**Document segment:**
#####

The EPA had dozens of references to acidification in its endangerment findings, such as this example: (p. 137)

According to the IPCC, climate change (very high confidence) and ocean acidification (see Box 14.1) due to the direct effects of elevated CO2 concentrations (medium confidence) will impair a wide range of planktonic and other marine organisms that use aragonite to make their shells or skeletons (Fischlin et al., 2007).

So now the EPA is in court and supposedly subject to perjury charges.  And wham, their story changes in a flash:

The EPA’s response is that there is insufficient evidence to support an endangerment finding – an apparent contradiction of their own previous climate narrative.

“There were no in situ field studies documenting adverse effects on the health of aquatic life populations in either state,” the EPA’s motion says. “Nor was there any other information documenting effects on indigenous populations of aquatic life in state waters indicating stressors attributable to ocean acidification. The only information available regarding aquatic life in ambient waters under natural conditions was inconclusive.”

The EPA's position is that there is no evidence, but it is a huge problem we should have every confidence exists.  If you don't believe me, look at this passage from an EPA 2010 memorandum on the issue.  Ignore the gobbledygook in the middle, just read it with the parts I have bolded.

This Memorandum recognizes the seriousness of aquatic life impacts associated with OA [ocean acidification] and describes how States can move forward, where OA information exists, to address OA during the 303(d) 2012 listing cycle using the current 303(d) Integrated Reporting (IR) framework. At the same time, this Memorandum also acknowledges and recognizes that in the case of OA, information is largely absent or limited at this point in time to support the listing of waters for OA in many States.

We are really really sure it is a problem although the science is largely absent.

PS- By the way, no one thinks the ocean will turn to acid.  "Acidification" is one of those scare words that work better as PR than science.  The ocean is alkaline and will alkaline even under the most catastrophic forecasts.  The issue is with its becoming less alkaline.

The Oil Reality

Yesterday we saw the people who have done the most to keep oil prices high (e.g. Congress) trying to blame shift their policy failures onto oil company executives.  Hilariously, Maxine Waters thinks she would do a better job for consumers if she were in charge of the US oil companies. 

Beyond the realities of supply and demand, which I guess we all despair of teaching Congress, there were these remarks by Shell's John Hofmeister (via Powerline):

While all oil-importing nations buy oil at global prices, some, notably
India and China, subsidize the cost of oil products to their nation's
consumers, feeding the demand for more oil despite record prices. They
do this to speed economic growth and to ensure a competitive advantage
relative to other nations.

Meanwhile, in the United States, access to our own oil and gas
resources has been limited for the last 30 years, prohibiting companies
such as Shell from exploring and developing resources for the benefit
of the American people.

Senator Sessions, I agree, it is not a free market.

#####

**What to do:**
- a) Answer these from the blog text on acidification and oil:
(i) According to the EPA's motion, there were no in situ field studies documenting what?
(ii) Which 303(d) listing cycle does the EPA's 2010 memorandum address?
(iii) Which nations does Hofmeister name as subsidizing the cost of oil products?
- b) In the blog text on acidification and oil, why does the author call "acidification" a scare word?
- c) Write the next part of the blog text on acidification and oil, picking up after its last sentence.

**Recorded data:**

#####

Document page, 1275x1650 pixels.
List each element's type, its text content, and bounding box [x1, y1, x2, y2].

#####

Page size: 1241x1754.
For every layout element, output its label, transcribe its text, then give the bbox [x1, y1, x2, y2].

#####

**Responses to the exercise:**
- a)
(i) Adverse effects on the health of aquatic life populations in either state.
(ii) The 2012 listing cycle.
(iii) India and China.

- b) The author says the ocean is alkaline and will stay alkaline even under the most catastrophic forecasts, so no one thinks it will turn to acid. The actual issue is that it is becoming less alkaline.

- c)
According to the Department of the Interior, 62 percent of all
on-shore federal lands are off limits to oil and gas developments, with
restrictions applying to 92 percent of all federal lands. We have an
outer continental shelf moratorium on the Atlantic Ocean, an outer
continental shelf moratorium on the Pacific Ocean, an outer continental
shelf moratorium on the eastern Gulf of Mexico, congressional bans on
on-shore oil and gas activities in specific areas of the Rockies and
Alaska, and even a congressional ban on doing an analysis of the
resource potential for oil and gas in the Atlantic, Pacific and eastern
Gulf of Mexico.

The Argonne National Laboratory did a report in 2004 that identified
40 specific federal policy areas that halt, limit, delay or restrict
natural gas projects. I urge you to review it. It is a long list. If I
may, I offer it today if you would like to include it in the record.

When many of these policies were implemented, oil was selling in the
single digits, not the triple digits we see now. The cumulative effect
of these policies has been to discourage U.S. investment and send U.S.
companies outside the United States to produce new supplies.

As a result, U.S. production has declined so much that nearly 60 percent of daily consumption comes from foreign sources.

The problem of access can be solved in this country by the same
government that has prohibited it. Congress could have chosen to lift
some or all of the current restrictions on exportation and production
of oil and gas. Congress could provide national policy to reverse the
persistent decline of domestically secure natural resource development.

This is a point I have made for a while:

Exxon Mobil is the largest U.S. oil and gas company, but we account for
only 2 percent of global energy production, only 3 percent of global
oil production, only 6 percent of global refining capacity, and only 1
percent of global petroleum reserves. With respect to petroleum
reserves, we rank 14th.
Government-owned national oil companies dominate the top spots. For an
American company to succeed in this competitive landscape and go head
to head with huge government-backed national oil companies, it needs
financial strength and scale to execute massive complex energy projects
requiring enormous long-term investments.

Lots more good stuff, check it out.

Welfare for Everyone

Congrats to Santa Barbara for breaking new ground in government paternalism:

The City Council here had already created a class of affordable housing
several years ago for people making up to 200% of the median income.
Last week, they agreed to tailor the Los Portales project for people
making up to 240%, or nearly $160,000. (To keep these affordable condos
affordable, buyers would be subject to price controls on resale that
would restrict any price increase to about 2% a year.)

Wow, government housing projects for people who make $160,000!  I loved this quote:

"it's hard to get sympathy for people making $160,000 a year if you're
down in Texas or something," said Bill Watkins, head of the UC Santa
Barbara Economic Forecast Project.

No shit.  So, why the project? 

But this is Santa Barbara, a built-out city hemmed in by the Santa Ynez
Mountains to the north, the Pacific Ocean to the south and politics in
every possible direction. And this is believed to be Santa Barbara's
last vacant lot big enough to hold a housing development.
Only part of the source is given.